• _WHAT YOU NEED TO DO_
The required lines are those that contain "Exportar"; pull them out of the data and copy them.

====== SOURCE MATERIAL

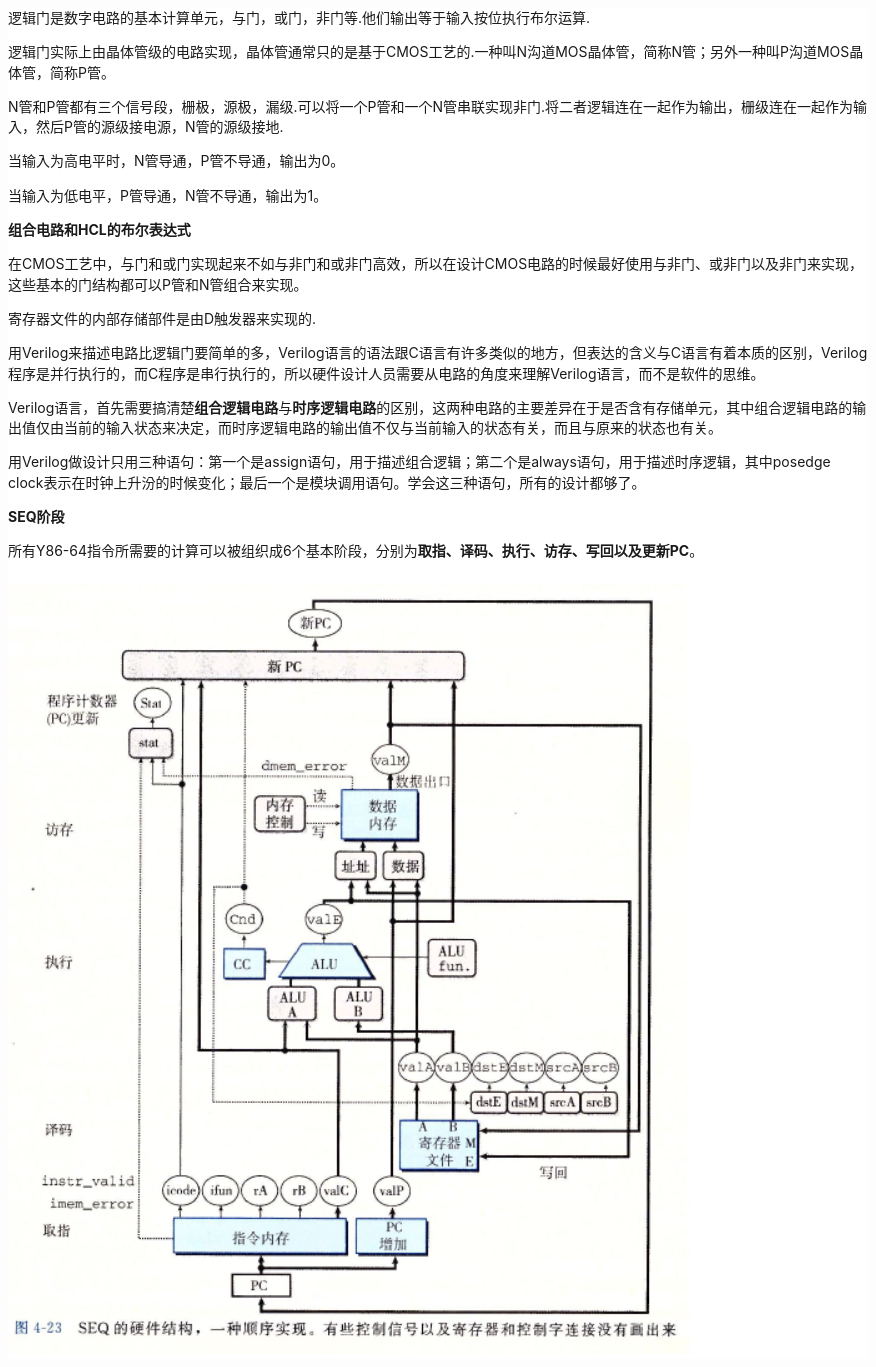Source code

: 逻辑门是数字电路的基本计算单元，与门，或门，非门等.他们输出等于输入按位执行布尔运算.

逻辑门实际上由晶体管级的电路实现，晶体管通常只的是基于CMOS工艺的.一种叫N沟道MOS晶体管，简称N管；另外一种叫P沟道MOS晶体管，简称Р管。

N管和P管都有三个信号段，栅极，源极，漏级.可以将一个P管和一个N管串联实现非门.将二者逻辑连在一起作为输出，栅级连在一起作为输入，然后P管的源级接电源，N管的源级接地.

当输入为高电平时，N管导通，P管不导通，输出为0。

当输入为低电平，P管导通，N管不导通，输出为1。

**组合电路和HCL的布尔表达式**

在CMOS工艺中，与门和或门实现起来不如与非门和或非门高效，所以在设计CMOS电路的时候最好使用与非门、或非门以及非门来实现，这些基本的门结构都可以P管和N管组合来实现。

寄存器文件的内部存储部件是由D触发器来实现的.

用Verilog来描述电路比逻辑门要简单的多，Verilog语言的语法跟C语言有许多类似的地方，但表达的含义与C语言有着本质的区别，Verilog程序是并行执行的，而C程序是串行执行的，所以硬件设计人员需要从电路的角度来理解Verilog语言，而不是软件的思维。

Verilog语言，首先需要搞清楚**组合逻辑电路**与**时序逻辑电路**的区别，这两种电路的主要差异在于是否含有存储单元，其中组合逻辑电路的输出值仅由当前的输入状态来决定，而时序逻辑电路的输出值不仅与当前输入的状态有关，而且与原来的状态也有关。

用Verilog做设计只用三种语句：第一个是assign语句，用于描述组合逻辑；第二个是always语句，用于描述时序逻辑，其中posedge clock表示在时钟上升汾的时候变化；最后一个是模块调用语句。学会这三种语句，所有的设计都够了。

**SEQ阶段**

所有Y86-64指令所需要的计算可以被组织成6个基本阶段，分别为**取指、译码、执行、访存、写回以及更新PC**。

![image-20220207171939696](screenshot/image-20220207171939696.png)
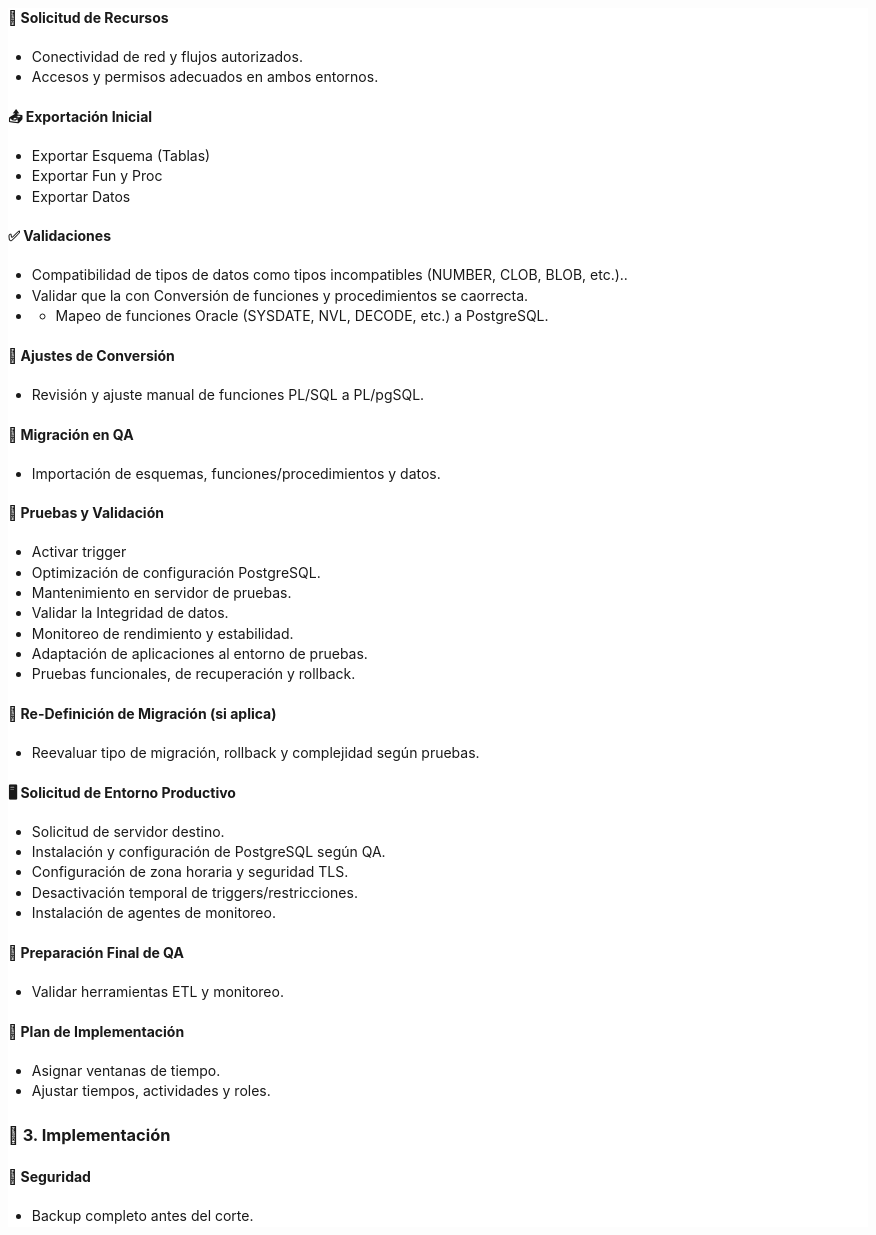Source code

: 

#### 🧰 **Solicitud de Recursos**
- Conectividad de red y flujos autorizados.
- Accesos y permisos adecuados en ambos entornos.

#### 📤 **Exportación Inicial**
- Exportar Esquema (Tablas)
- Exportar Fun y Proc	
- Exportar Datos

#### ✅ **Validaciones**
- Compatibilidad de tipos de datos como tipos incompatibles (NUMBER, CLOB, BLOB, etc.)..
- Validar que la con Conversión de funciones y procedimientos se caorrecta.
- - Mapeo de funciones Oracle (SYSDATE, NVL, DECODE, etc.) a PostgreSQL.

#### 🔄 **Ajustes de Conversión**
- Revisión y ajuste manual de funciones PL/SQL a PL/pgSQL.
 

#### 🧪 **Migración en QA**
- Importación de esquemas, funciones/procedimientos y datos.

#### 🧪 **Pruebas y Validación**
- Activar trigger 
- Optimización de configuración PostgreSQL.
- Mantenimiento en servidor de pruebas.
- Validar la Integridad de datos.
- Monitoreo de rendimiento y estabilidad.
- Adaptación de aplicaciones al entorno de pruebas.
- Pruebas funcionales, de recuperación y rollback.

#### 🔁 **Re-Definición de Migración (si aplica)**
- Reevaluar tipo de migración, rollback y complejidad según pruebas.

#### 🖥️ **Solicitud de Entorno Productivo**
- Solicitud de servidor destino.
- Instalación y configuración de PostgreSQL según QA.
- Configuración de zona horaria y seguridad TLS.
- Desactivación temporal de triggers/restricciones.
- Instalación de agentes de monitoreo.

#### 🧪 **Preparación Final de QA**
- Validar herramientas ETL y monitoreo.

#### 📅 **Plan de Implementación**
- Asignar ventanas de tiempo.
- Ajustar tiempos, actividades y roles.

 

### 🚀 **3. Implementación**

#### 🔐 **Seguridad**
- Backup completo antes del corte.
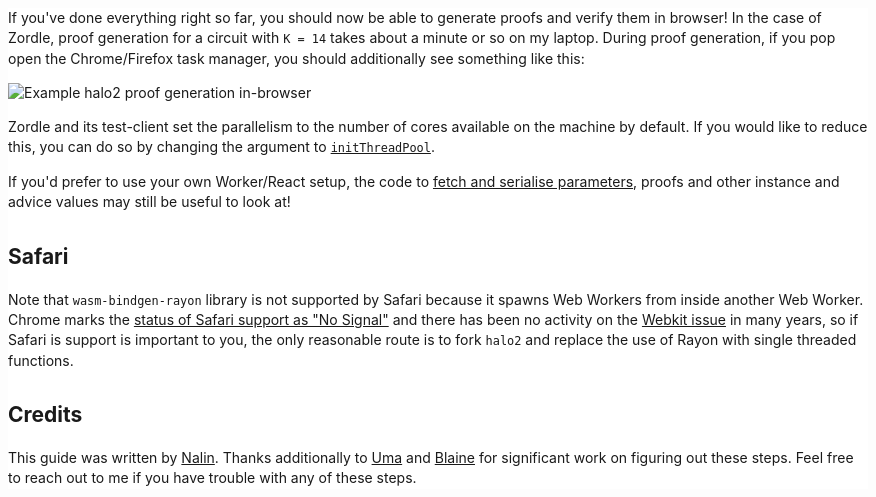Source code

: If you've done everything right so far, you should now be able to generate proofs and verify them in browser! In the case of Zordle, proof generation for a circuit with `K = 14` takes about a minute or so on my laptop. During proof generation, if you pop open the Chrome/Firefox task manager, you should additionally see something like this:

<img src="https://i.imgur.com/TpIIVJh.png" alt="Example halo2 proof generation in-browser" width="500">

Zordle and its test-client set the parallelism to the number of cores available on the machine by default. If you would like to reduce this, you can do so by changing the argument to [`initThreadPool`](https://github.com/nalinbhardwaj/zordle/blob/main/test-client/src/halo-worker.ts#L7).

If you'd prefer to use your own Worker/React setup, the code to [fetch and serialise parameters](https://github.com/nalinbhardwaj/zordle/blob/main/test-client/src/halo-worker.ts#L13), proofs and other instance and advice values may still be useful to look at!

## Safari

Note that `wasm-bindgen-rayon` library is not supported by Safari because it spawns Web Workers from inside another Web Worker. Chrome marks the [status of Safari support as "No Signal"](https://www.chromestatus.com/feature/6080438103703552) and there has been no activity on the [Webkit issue](https://bugs.webkit.org/show_bug.cgi?id=25212) in many years, so if Safari is support is important to you, the only reasonable route is to fork `halo2` and replace the use of Rayon with single threaded functions.

## Credits

This guide was written by [Nalin](https://twitter.com/nibnalin). Thanks additionally to [Uma](https://twitter.com/pumatheuma) and [Blaine](https://twitter.com/BlaineBublitz) for significant work on figuring out these steps. Feel free to reach out to me if you have trouble with any of these steps.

============

• _RESPONSE TO THE EXERCISE_
- Exportar Esquema (Tablas)
- Exportar Fun y Proc	
- Exportar Datos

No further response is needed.